Columbia juga diwajibkan:

  • Menunjuk seorang administrator dalam 30 hari yang akan bertanggung jawab kepada presiden universitas untuk mengawasi pelaksanaan kesepakatan ini.
  • Menghentikan program-program yang mendorong “upaya ilegal untuk mencapai hasil berbasis ras, kuota, dan target keberagaman”.

Selain itu:

  • Kurikulum Timur Tengah di Columbia harus ditinjau ulang agar “komprehensif dan seimbang”.
  • Columbia harus merekrut staf baru untuk Institute for Israel and Jewish Studies.
  • Bart Schwartz dari perusahaan kepatuhan Guidepost Solutions ditunjuk sebagai pemantau independen yang akan melapor ke pemerintah setiap enam bulan.
  • Columbia wajib menyusun laporan berkala untuk memastikan bahwa program-program mereka “tidak mendorong tujuan DEI (keragaman, kesetaraan, dan inklusi) yang melanggar hukum”.

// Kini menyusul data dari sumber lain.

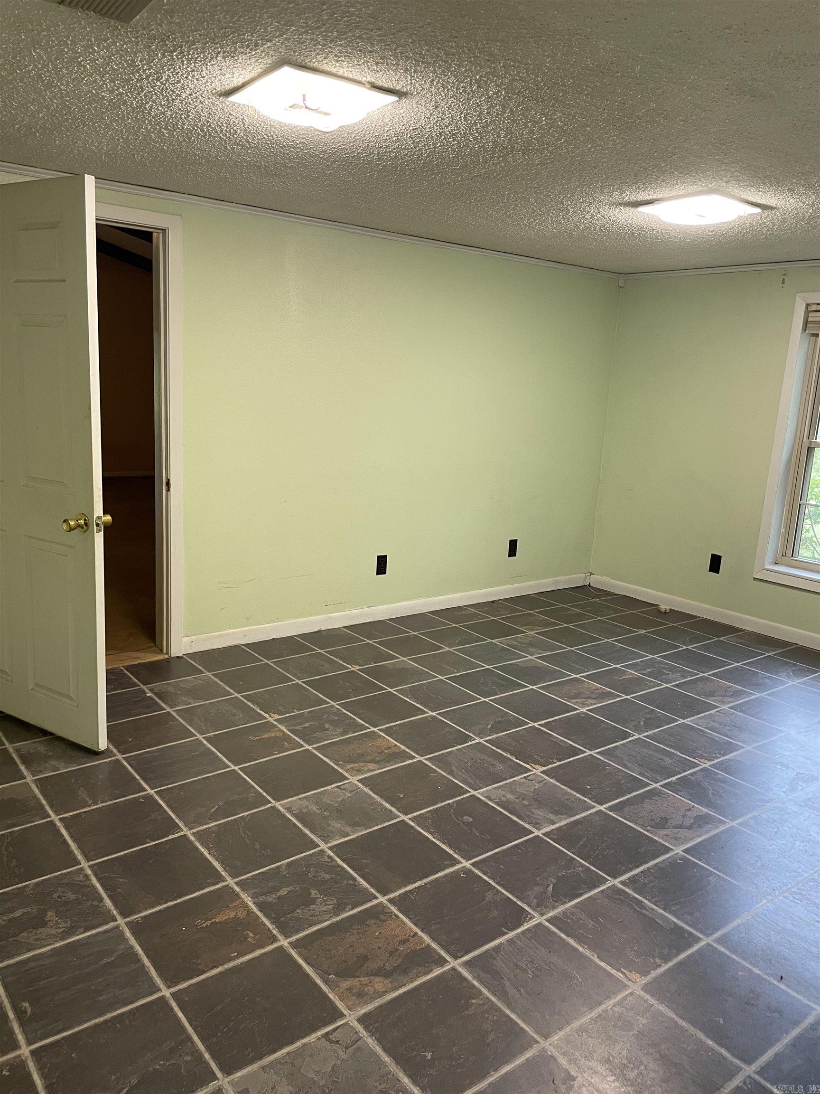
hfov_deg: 53.1
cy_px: 547
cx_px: 410
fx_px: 821
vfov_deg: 67.3
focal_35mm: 26
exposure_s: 1/60
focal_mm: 4.2
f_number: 1.6
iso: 125
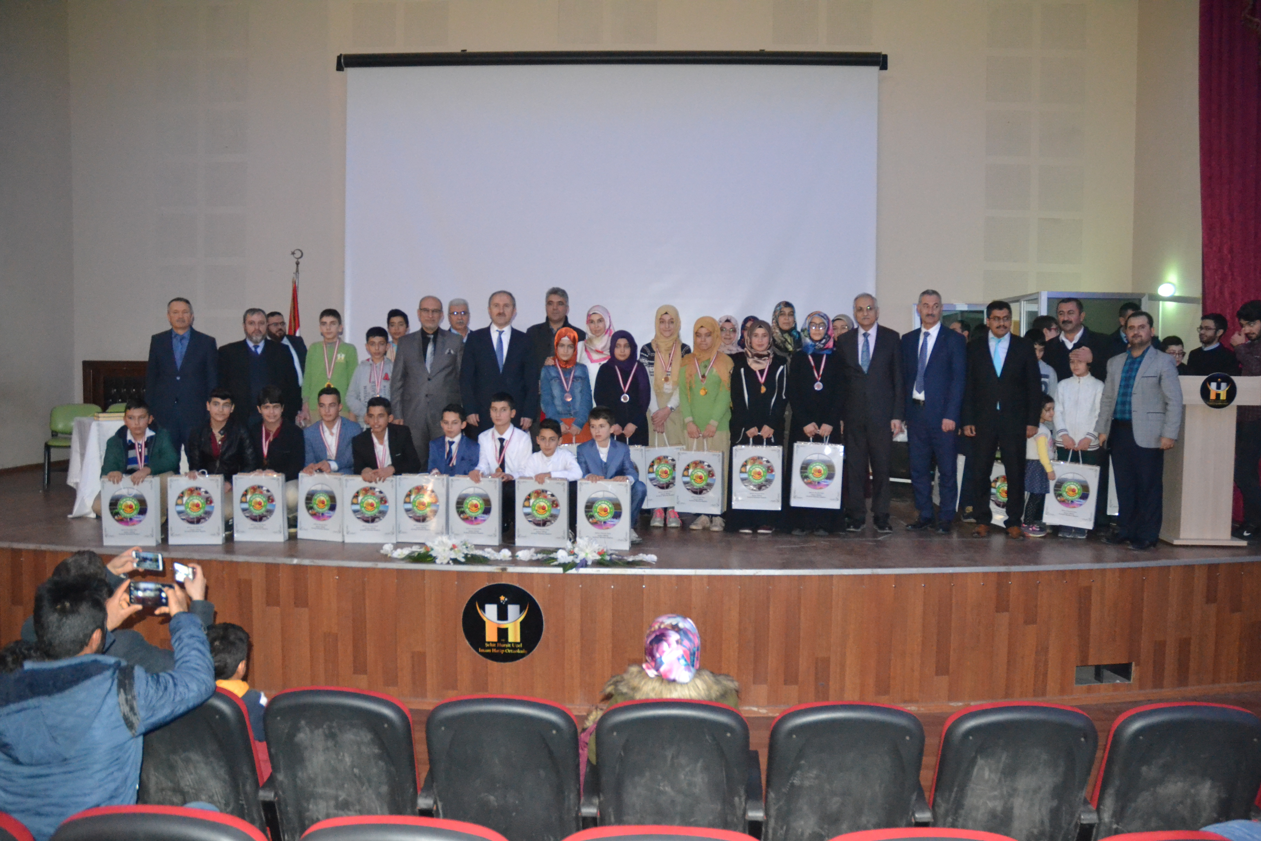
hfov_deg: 67.4
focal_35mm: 27
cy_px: 420
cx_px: 630
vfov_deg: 47.9
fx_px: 946
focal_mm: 18
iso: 3200
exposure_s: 1/60
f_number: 3.5
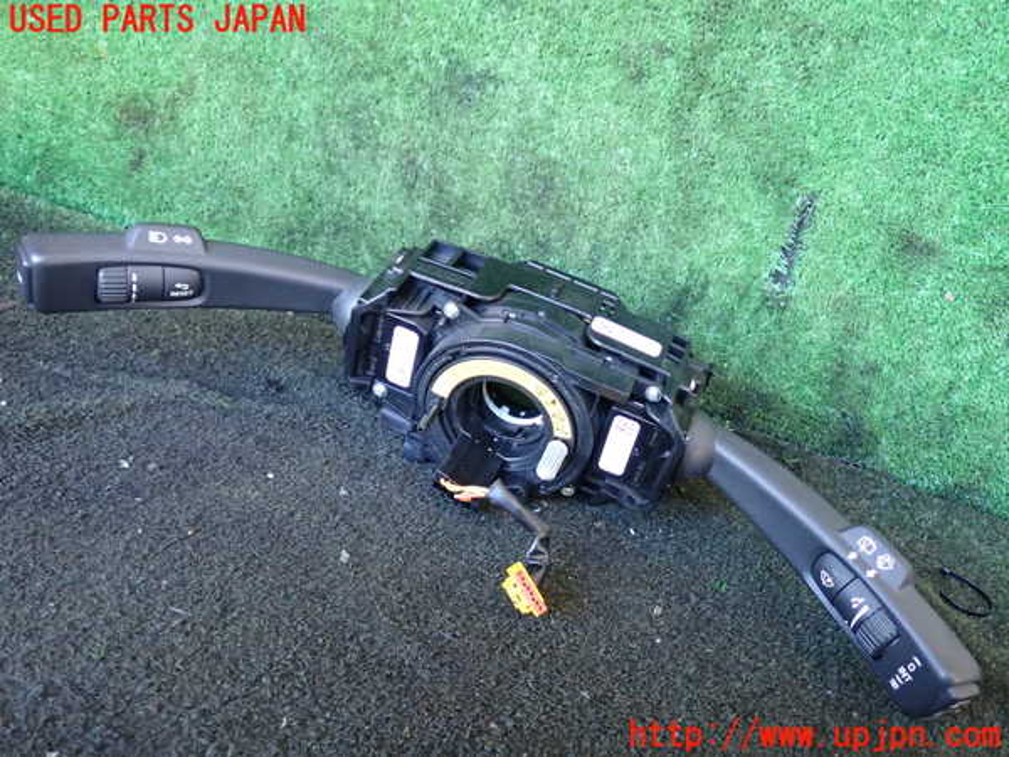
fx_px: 874
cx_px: 504
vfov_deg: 46.8
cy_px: 378
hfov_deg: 60.0
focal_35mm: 30
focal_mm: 5.4
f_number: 2.3
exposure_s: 1/30
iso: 320
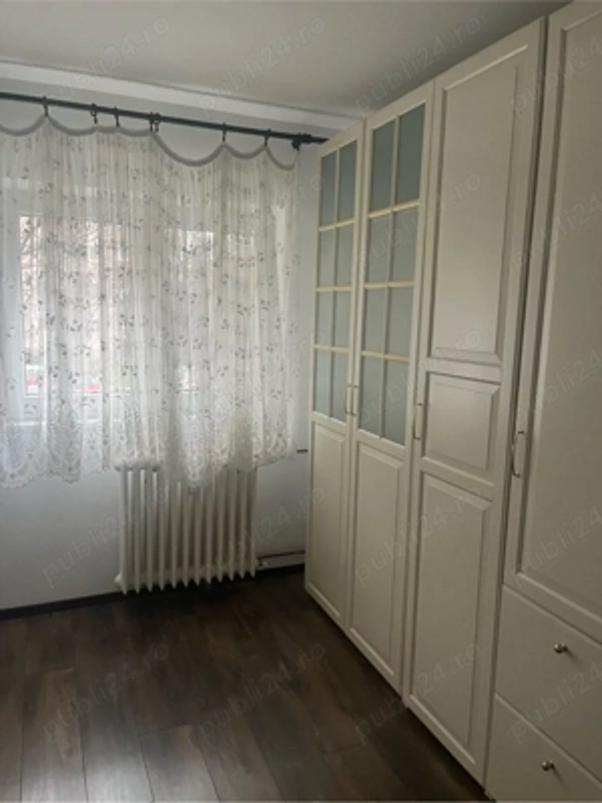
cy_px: 402
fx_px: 603
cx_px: 301
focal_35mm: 26
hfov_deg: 53.1
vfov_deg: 67.3
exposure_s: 1/80
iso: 125
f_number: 1.6
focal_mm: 5.1
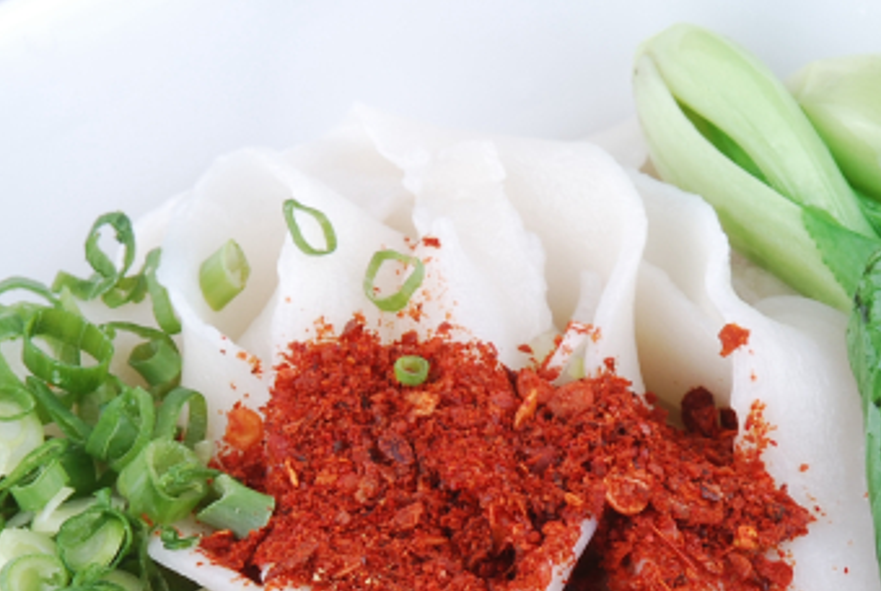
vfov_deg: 4.9
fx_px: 6864
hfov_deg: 7.3
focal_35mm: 280
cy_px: 631
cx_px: 500
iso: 100
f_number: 14
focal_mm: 62
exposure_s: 1/125
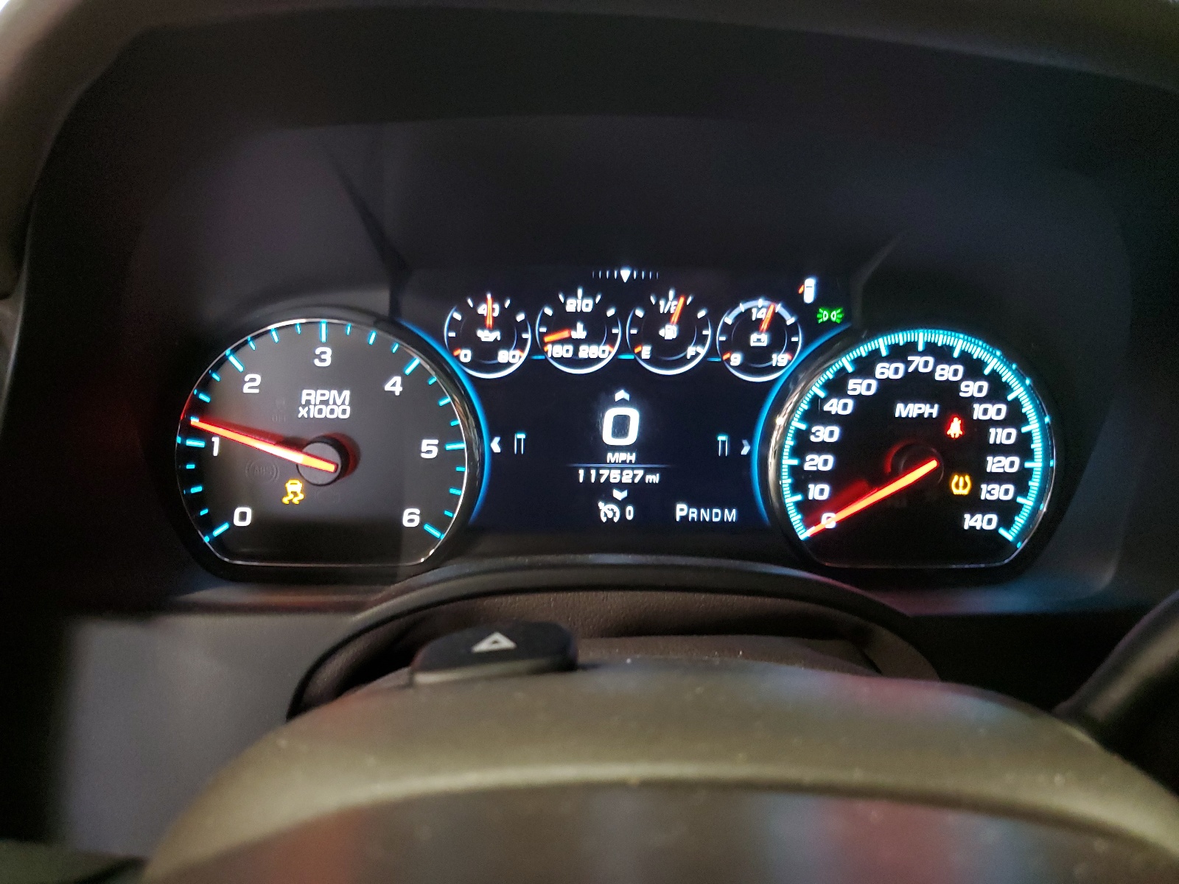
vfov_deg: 53.1
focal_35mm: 26
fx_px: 886
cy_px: 442
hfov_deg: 67.3
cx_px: 590
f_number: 1.5
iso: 316
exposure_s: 1/15
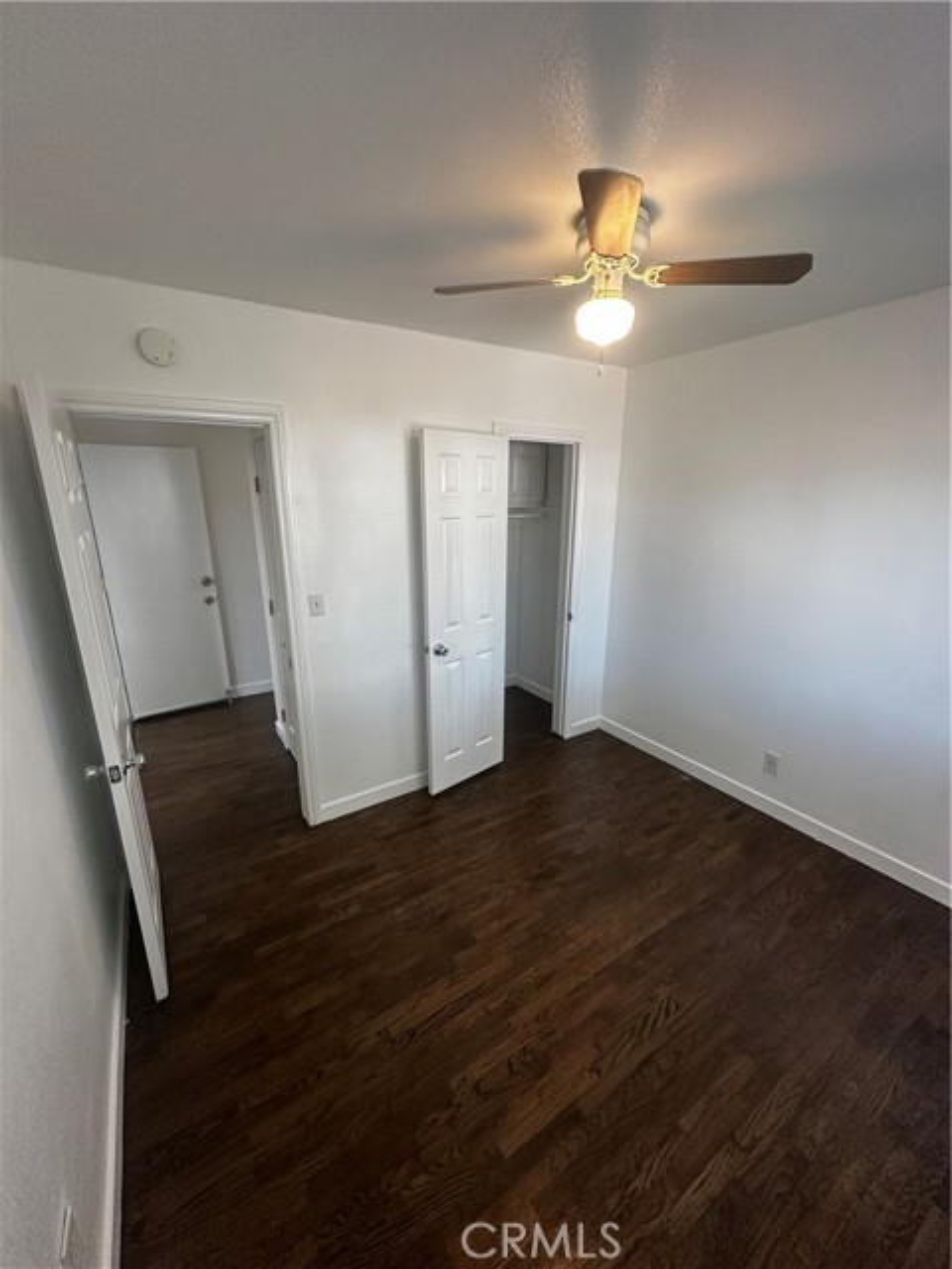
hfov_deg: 85.7
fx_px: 513
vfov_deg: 102.1
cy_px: 634
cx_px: 476
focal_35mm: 14
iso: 200
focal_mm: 2.22
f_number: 2.2
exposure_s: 1/120
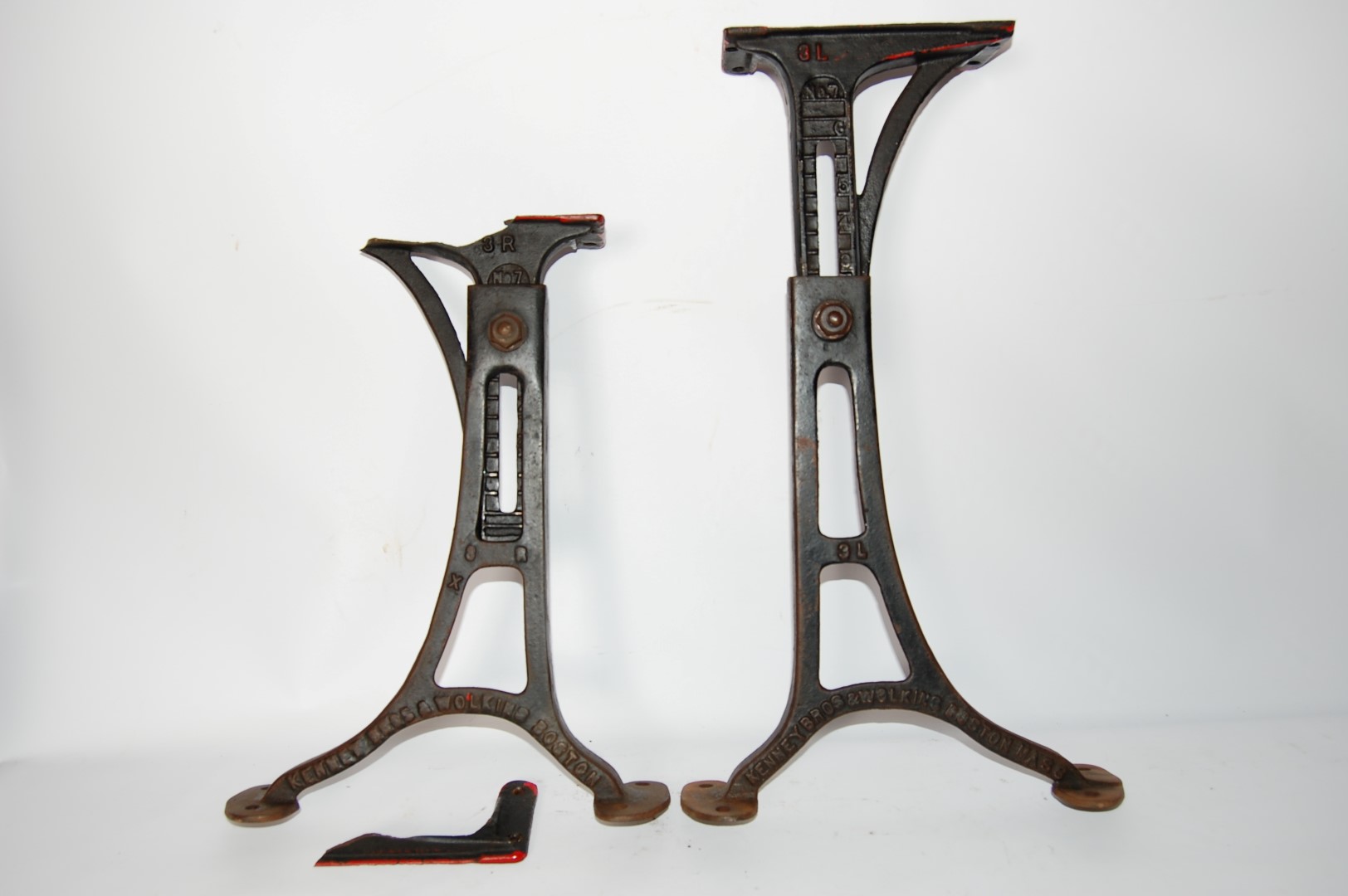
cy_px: 448
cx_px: 674
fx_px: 1235
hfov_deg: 57.3
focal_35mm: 33
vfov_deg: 39.9
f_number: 5.6
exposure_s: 1/125
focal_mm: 22
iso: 200
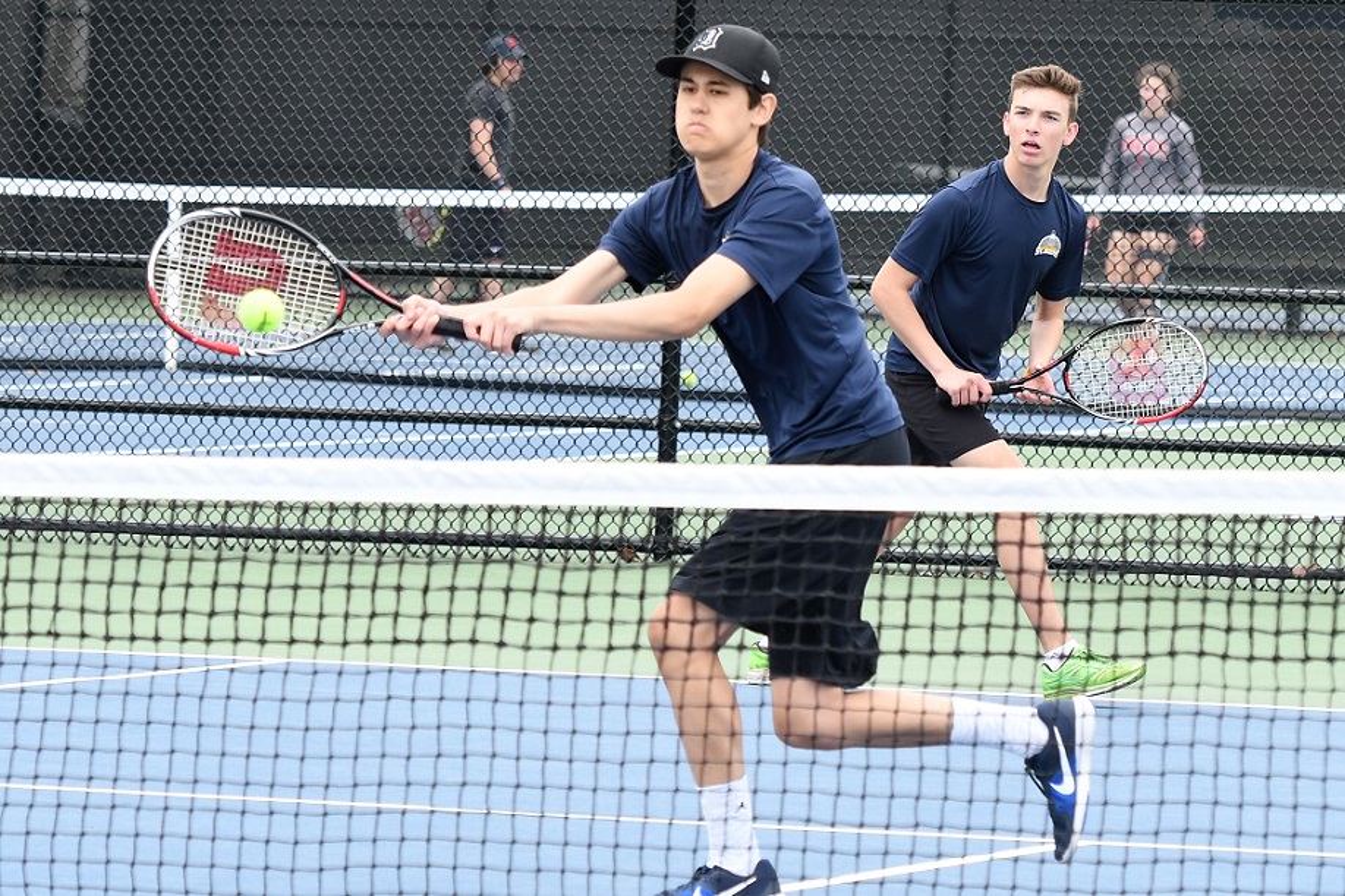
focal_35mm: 168
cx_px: 672
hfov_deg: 12.2
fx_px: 6276
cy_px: 448
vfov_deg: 8.2
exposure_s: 1/1000
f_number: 4.5
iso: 400
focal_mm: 112
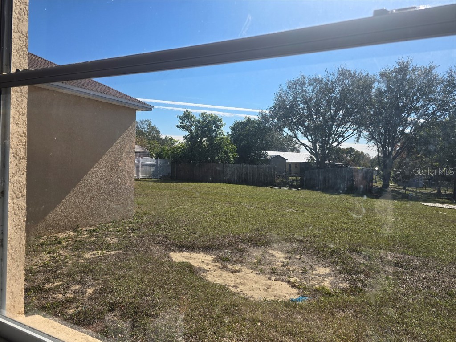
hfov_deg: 73.9
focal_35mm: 23
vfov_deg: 58.9
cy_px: 171
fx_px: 303
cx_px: 228
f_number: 1.7
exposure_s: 1/989
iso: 12
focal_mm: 6.3
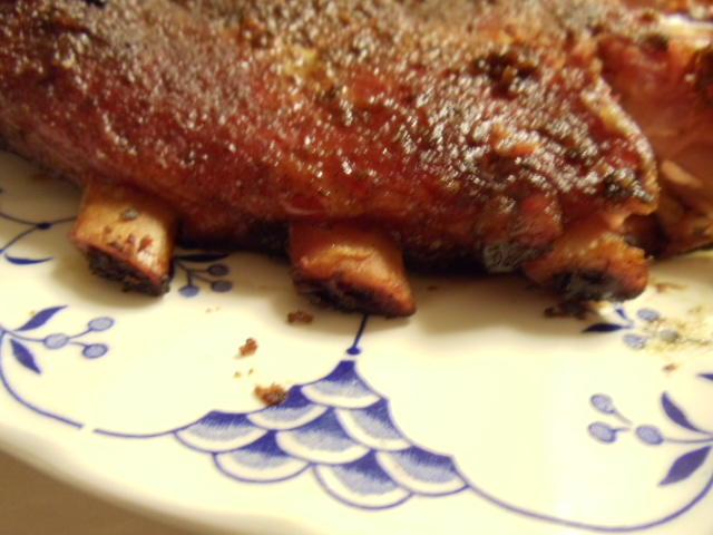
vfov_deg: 32.9
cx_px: 356
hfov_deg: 42.9
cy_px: 268
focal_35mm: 44
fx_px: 906
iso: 400
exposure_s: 1/5
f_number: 3.5
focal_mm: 6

Mengapa Kesepakatan Ini Disetujui?

Columbia menyatakan bahwa kesepakatan ini meresmikan reformasi yang sebelumnya sudah diumumkan untuk mengatasi pelecehan terhadap mahasiswa dan staf Yahudi. Reformasi tersebut termasuk:

  • Merekrut personel keamanan tambahan.
  • Mengubah prosedur disipliner.
  • Upaya menciptakan “lingkungan belajar yang inklusif dan penuh rasa hormat”.

Perselisihan antara Columbia dan pemerintahan Trump dimulai setelah sejumlah mahasiswa dan staf Yahudi mengeluhkan pelecehan oleh pengunjuk rasa pro-Palestina. Di sisi lain, para pendukung Palestina menuduh para pengkritik seringkali secara keliru menyamakan penentangan terhadap Israel dengan kebencian terhadap Yahudi.
Presiden sementara Columbia, Claire Shipman, menyebut kesepakatan ini sebagai “langkah penting ke depan setelah periode pengawasan federal yang ketat dan ketidakpastian institusional”.

“Kesepakatan ini disusun dengan hati-hati untuk melindungi nilai-nilai kami dan memungkinkan kemitraan riset penting kami dengan pemerintah federal kembali berjalan. Yang paling penting, kesepakatan ini menjaga independensi kami – sesuatu yang penting bagi keunggulan akademik dan eksplorasi ilmiah,” ujar Shipman.